TASK DETAILS: Pictures must not be copied, but every entry must be reproduced exactly.

[DATA EXTRACTS Boundary: Start]

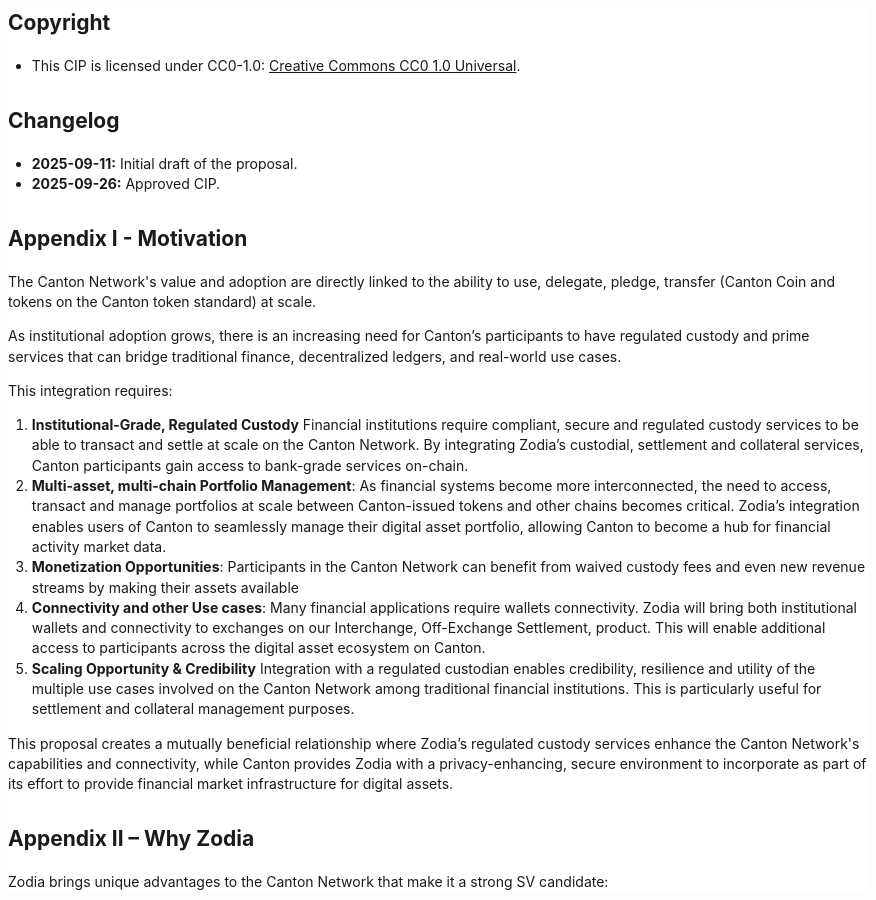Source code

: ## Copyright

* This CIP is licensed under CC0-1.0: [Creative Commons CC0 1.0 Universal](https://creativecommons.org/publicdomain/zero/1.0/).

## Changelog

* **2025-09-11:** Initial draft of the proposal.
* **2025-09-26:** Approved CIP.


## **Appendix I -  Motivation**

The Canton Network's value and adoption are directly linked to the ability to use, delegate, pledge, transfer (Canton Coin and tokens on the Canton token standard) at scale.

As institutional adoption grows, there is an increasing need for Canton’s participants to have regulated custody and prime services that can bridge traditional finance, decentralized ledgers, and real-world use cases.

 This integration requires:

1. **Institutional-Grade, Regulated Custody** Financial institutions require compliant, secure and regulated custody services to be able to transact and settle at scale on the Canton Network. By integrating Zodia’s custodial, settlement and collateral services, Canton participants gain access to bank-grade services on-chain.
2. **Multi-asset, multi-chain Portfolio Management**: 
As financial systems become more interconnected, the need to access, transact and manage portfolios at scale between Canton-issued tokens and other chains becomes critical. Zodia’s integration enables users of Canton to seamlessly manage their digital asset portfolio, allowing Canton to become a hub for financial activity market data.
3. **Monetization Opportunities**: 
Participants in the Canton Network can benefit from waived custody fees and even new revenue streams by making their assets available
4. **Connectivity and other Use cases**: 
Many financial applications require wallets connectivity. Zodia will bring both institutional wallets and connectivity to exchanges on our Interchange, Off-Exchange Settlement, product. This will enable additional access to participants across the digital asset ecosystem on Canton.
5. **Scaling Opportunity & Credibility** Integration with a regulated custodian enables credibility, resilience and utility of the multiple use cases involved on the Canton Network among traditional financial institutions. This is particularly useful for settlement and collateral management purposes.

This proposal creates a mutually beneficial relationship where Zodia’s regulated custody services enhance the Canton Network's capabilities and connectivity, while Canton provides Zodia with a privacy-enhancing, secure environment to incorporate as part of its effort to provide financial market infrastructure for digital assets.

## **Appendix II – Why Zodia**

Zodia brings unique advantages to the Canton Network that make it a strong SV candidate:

[DATA EXTRACTS Boundary: End]

REPLY:
Source code

: ## Copyright

* This CIP is licensed under CC0-1.0: [Creative Commons CC0 1.0 Universal](https://creativecommons.org/publicdomain/zero/1.0/).

## Changelog

* **2025-09-11:** Initial draft of the proposal.
* **2025-09-26:** Approved CIP.


## **Appendix I -  Motivation**

The Canton Network's value and adoption are directly linked to the ability to use, delegate, pledge, transfer (Canton Coin and tokens on the Canton token standard) at scale.

As institutional adoption grows, there is an increasing need for Canton’s participants to have regulated custody and prime services that can bridge traditional finance, decentralized ledgers, and real-world use cases.

 This integration requires:

1. **Institutional-Grade, Regulated Custody** Financial institutions require compliant, secure and regulated custody services to be able to transact and settle at scale on the Canton Network. By integrating Zodia’s custodial, settlement and collateral services, Canton participants gain access to bank-grade services on-chain.
2. **Multi-asset, multi-chain Portfolio Management**: 
As financial systems become more interconnected, the need to access, transact and manage portfolios at scale between Canton-issued tokens and other chains becomes critical. Zodia’s integration enables users of Canton to seamlessly manage their digital asset portfolio, allowing Canton to become a hub for financial activity market data.
3. **Monetization Opportunities**: 
Participants in the Canton Network can benefit from waived custody fees and even new revenue streams by making their assets available
4. **Connectivity and other Use cases**: 
Many financial applications require wallets connectivity. Zodia will bring both institutional wallets and connectivity to exchanges on our Interchange, Off-Exchange Settlement, product. This will enable additional access to participants across the digital asset ecosystem on Canton.
5. **Scaling Opportunity & Credibility** Integration with a regulated custodian enables credibility, resilience and utility of the multiple use cases involved on the Canton Network among traditional financial institutions. This is particularly useful for settlement and collateral management purposes.

This proposal creates a mutually beneficial relationship where Zodia’s regulated custody services enhance the Canton Network's capabilities and connectivity, while Canton provides Zodia with a privacy-enhancing, secure environment to incorporate as part of its effort to provide financial market infrastructure for digital assets.

## **Appendix II – Why Zodia**

Zodia brings unique advantages to the Canton Network that make it a strong SV candidate:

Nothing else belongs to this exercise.